Alberta Serwah Bonso
For a time, Alberta’s father was very sick and Alberta’s mother, Comfort Odam, was no longer able to work because she had to take care of him. Already, Comfort and her husband were farmers who had a tough time supporting their family of seven. With neither parent able to work, sometimes Comfort had to send her children to school without food. After Alberta’s father passed away, her mother continued to face many struggles in raising her children on her own. Without the scholarship, it would not have been possible for Alberta to get all the materials that she needed so that she could concentrate in school. Comfort expresses how much of a joy it has been to have her daughter attend school, something she never thought possible after her husband passed away. Comfort herself never attended any school and her six older children all stopped their education after junior high school. Alberta plans to go to senior high school and then college to become a nurse so she can look after her mother who has done so much for her.
Joshua has a natural knack for science and hopes to one day use that to become a medical doctor. He says that he wants to help people maintain good health. His mother has a similar dream for her son- she hopes one day he will become a doctor or engineer. However, since she and her husband are farmers, she has had a hard time supporting her son’s education. Joshua has six other siblings who are all in school and the financial burden of all the school supplies and uniforms weighs on his parents.
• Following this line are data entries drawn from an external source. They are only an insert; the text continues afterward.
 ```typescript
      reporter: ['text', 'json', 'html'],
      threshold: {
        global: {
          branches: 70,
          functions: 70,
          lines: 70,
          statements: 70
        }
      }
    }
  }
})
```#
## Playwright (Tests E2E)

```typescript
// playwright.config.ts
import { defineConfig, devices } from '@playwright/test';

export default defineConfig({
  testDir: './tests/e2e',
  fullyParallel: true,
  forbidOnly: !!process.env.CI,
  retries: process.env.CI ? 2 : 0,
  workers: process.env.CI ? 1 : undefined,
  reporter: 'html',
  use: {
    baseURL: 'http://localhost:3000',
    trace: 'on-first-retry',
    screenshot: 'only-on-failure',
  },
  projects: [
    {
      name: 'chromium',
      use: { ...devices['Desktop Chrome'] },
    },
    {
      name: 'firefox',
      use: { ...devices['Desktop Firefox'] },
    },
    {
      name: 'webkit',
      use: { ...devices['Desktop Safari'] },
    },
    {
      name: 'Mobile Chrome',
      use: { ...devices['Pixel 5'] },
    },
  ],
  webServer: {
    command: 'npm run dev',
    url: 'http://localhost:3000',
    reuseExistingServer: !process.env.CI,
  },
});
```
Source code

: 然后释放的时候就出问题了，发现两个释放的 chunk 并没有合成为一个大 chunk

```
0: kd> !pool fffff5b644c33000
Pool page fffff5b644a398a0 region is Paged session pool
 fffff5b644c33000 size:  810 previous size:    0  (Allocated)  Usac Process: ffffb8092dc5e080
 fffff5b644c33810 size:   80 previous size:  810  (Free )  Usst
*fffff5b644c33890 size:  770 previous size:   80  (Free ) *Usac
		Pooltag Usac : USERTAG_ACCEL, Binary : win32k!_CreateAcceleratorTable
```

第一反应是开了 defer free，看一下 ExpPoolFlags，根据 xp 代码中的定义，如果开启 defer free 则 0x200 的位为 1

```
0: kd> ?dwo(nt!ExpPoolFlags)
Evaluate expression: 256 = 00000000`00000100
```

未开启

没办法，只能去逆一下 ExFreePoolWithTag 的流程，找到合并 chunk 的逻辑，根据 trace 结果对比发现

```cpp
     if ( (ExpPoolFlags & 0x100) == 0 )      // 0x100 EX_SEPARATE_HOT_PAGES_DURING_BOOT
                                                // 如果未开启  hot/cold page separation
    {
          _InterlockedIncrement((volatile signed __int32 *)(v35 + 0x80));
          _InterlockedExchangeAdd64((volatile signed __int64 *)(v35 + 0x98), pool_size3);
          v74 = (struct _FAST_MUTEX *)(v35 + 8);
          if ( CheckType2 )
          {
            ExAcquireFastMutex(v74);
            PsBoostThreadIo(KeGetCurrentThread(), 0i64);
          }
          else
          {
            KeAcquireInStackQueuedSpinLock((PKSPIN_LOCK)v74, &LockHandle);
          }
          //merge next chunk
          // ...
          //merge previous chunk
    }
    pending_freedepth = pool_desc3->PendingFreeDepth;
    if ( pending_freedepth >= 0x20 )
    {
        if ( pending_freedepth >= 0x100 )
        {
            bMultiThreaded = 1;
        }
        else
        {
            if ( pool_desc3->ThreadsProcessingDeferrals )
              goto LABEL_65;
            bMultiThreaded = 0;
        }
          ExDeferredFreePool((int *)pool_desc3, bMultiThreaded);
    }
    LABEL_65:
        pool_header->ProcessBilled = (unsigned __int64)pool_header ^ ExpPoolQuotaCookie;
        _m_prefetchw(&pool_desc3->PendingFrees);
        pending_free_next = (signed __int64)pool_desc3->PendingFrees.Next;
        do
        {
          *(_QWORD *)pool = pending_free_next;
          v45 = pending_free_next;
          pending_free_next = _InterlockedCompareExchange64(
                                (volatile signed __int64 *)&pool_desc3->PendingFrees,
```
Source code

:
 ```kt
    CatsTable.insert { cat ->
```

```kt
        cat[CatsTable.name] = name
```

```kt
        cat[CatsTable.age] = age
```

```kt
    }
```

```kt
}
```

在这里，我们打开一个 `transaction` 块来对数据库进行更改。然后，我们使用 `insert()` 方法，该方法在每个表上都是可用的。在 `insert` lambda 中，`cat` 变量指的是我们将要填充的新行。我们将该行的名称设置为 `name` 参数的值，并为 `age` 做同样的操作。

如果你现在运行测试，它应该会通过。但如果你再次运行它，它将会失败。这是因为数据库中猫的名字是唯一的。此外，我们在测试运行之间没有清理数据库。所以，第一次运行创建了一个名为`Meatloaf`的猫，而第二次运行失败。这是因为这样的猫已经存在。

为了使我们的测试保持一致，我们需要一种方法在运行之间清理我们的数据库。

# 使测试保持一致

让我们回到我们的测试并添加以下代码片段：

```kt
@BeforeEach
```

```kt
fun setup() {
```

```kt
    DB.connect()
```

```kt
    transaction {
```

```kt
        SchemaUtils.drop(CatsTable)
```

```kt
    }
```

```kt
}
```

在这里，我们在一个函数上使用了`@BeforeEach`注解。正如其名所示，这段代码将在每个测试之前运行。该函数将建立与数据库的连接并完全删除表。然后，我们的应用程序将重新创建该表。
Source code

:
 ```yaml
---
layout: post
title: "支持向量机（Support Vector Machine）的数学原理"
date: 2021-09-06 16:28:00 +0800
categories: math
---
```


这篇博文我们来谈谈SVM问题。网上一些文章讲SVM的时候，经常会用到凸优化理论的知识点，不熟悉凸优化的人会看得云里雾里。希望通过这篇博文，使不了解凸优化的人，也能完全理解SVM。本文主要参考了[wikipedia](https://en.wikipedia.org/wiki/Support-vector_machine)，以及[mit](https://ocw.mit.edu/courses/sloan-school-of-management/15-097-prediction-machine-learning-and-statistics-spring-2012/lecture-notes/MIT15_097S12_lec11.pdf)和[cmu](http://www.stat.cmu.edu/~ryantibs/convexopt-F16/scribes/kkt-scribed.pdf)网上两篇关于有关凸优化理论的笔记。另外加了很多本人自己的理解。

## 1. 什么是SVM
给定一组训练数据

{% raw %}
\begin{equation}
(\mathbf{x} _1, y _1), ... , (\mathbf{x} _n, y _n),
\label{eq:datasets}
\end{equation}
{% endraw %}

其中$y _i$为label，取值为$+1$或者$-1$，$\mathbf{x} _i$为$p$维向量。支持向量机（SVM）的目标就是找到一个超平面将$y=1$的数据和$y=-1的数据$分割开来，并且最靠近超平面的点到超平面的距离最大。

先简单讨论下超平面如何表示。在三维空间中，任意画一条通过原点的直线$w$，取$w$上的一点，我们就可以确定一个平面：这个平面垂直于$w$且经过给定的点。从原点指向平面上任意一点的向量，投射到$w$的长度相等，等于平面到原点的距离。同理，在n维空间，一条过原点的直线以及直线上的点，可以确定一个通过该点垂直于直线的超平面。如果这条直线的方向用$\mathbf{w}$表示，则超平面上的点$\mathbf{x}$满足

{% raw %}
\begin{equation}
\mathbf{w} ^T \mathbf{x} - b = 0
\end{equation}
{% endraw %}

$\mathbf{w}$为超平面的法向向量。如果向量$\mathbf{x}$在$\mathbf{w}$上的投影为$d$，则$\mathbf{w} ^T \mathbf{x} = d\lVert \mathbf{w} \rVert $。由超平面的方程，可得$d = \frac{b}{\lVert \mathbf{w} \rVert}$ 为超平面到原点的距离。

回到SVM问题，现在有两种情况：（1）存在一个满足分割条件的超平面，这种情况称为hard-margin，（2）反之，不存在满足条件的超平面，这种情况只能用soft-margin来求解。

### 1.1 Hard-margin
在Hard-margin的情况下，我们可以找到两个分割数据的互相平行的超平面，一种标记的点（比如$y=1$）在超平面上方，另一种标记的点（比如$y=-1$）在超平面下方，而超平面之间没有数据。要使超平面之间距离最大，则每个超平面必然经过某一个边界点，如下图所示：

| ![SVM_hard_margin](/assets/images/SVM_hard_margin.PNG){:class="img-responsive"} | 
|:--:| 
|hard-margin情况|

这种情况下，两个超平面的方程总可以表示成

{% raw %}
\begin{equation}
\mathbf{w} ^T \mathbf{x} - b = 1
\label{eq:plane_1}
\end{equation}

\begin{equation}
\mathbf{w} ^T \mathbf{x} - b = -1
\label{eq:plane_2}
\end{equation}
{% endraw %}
With the scholarship, Joshua is able to continue on his quest toward becoming a doctor and his parents do not have to worry about paying for his supplies and uniform. Abena Afrakoma, Joshua’s mother, is overjoyed that she gets to see her son continue his education and pursue his dreams.
Ellen White Yeaboah
Before Ellen received her scholarship from the Yonso Project for junior high school, she could not afford to pay for the necessary materials to be successful in school. Her parents are both farmers and she resides with her grandmother because there is no school near where her parents live. Once the Yonso Project was able to provide her with the necessary school supplies, Ellen was able to share some of the materials with her two siblings. With the provisions she needs, Ellen has been able to focus on her favorite subject, social studies, and get the most out of her education. She hopes to one day become a nurse, and with access to school materials she will be able to learn everything she needs to in order to make this dream a reality.
Sophia, Ruth’s mother, is raising her three children completely on her own and, on top of that, she is unable to work due to medical issues. She recalls, in sadness, days when she could not even afford to feed her children lunch. Once Ruth was able to receive the scholarship to pay for her school materials for junior high school, her mother was able to use the money she had been spending on school supplies on food for her children instead. Sophia is so happy Ruth is able have a quality education and hopes that one day Ruth can become a positive contributor to her community and country. Ruth’s aspirations line up perfectly, as she one day hopes to become a nurse so she can help people in need.